Teenagers should get up two hours later, according to research
Teenage pupils should be given an extra two hours in bed to boost their learning abilities, a Tyneside head teacher has urged.
Dr Paul Kelley, of Monkseaton High School in North Tyneside, said continuous early starts created "teenage zombies" in the classroom.
He said research showed allowing teenagers to begin lessons at 11am had a "profound impact" on learning.
Dr Kelley has already pioneered shorter lessons at the school.
Research suggests teenagers' brains are wired differently to those of adults and work two hours behind adult time, he said.
Memory tests performed on Monkseaton pupils by neuroscientist Russell Foster, chair of circadian neuroscience at Brasenose College, Oxford, showed the students' brains worked better in the afternoon.
This suggested young people's body clocks may shift as they begin their teens - meaning teenagers got up later not because they were lazy, but because they were biologically programmed to do so.
Dr Kelley said depriving teenagers of sleep could have an impact on their mental and physical health as well as their education.
He said evidence had shown rousing teenagers from their beds early resulted in abrupt mood swings, increased irritability, depression, weight gain and reduced immunity to disease.
Dr Kelley said: "This affects all teenagers from about year 11 and stays with them until their university years and beyond.

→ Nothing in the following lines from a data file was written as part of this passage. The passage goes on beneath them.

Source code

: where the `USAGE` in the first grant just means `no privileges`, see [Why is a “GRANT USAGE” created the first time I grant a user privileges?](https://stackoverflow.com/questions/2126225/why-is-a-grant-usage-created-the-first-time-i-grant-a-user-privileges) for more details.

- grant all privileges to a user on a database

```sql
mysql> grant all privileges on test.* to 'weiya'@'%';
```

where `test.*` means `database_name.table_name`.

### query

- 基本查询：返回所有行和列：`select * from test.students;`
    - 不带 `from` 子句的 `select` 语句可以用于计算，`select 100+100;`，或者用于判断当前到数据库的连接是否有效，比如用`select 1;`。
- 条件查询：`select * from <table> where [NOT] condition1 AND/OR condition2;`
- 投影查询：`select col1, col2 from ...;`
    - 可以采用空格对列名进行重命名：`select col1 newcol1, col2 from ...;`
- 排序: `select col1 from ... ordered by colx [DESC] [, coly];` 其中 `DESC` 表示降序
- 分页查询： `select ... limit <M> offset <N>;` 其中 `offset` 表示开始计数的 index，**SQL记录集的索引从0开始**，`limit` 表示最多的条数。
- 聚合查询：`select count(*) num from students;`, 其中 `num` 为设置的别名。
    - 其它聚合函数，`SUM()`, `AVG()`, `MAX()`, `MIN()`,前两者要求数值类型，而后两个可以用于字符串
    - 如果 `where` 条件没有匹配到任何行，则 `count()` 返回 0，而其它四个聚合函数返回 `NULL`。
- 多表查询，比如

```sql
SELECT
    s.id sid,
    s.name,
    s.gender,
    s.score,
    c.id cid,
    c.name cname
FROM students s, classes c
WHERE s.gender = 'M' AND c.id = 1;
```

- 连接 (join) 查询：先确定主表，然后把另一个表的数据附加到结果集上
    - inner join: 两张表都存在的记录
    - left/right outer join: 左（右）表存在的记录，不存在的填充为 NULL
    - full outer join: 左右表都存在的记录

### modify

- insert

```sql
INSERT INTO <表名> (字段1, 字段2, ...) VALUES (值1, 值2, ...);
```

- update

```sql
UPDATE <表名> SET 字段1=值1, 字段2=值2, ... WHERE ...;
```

"The research shows that we are making teenagers the way they are and that we need to do something about it.
"Starting school later is important not just for their academic performance, but for their health and wellbeing.
"People need to consider what is at stake here and that is the well-being of our children."
Dr Kelley hopes school governors will approve a new timetable before the start of the next school year.
Last year he carried out a trial that found pupils scored up to 90% in a GCSE science paper after one session involving three 20-minute bursts interspersed with 10-minute breaks for physical activity.
The pupils had not covered any part of the GCSE science syllabus before the lessons.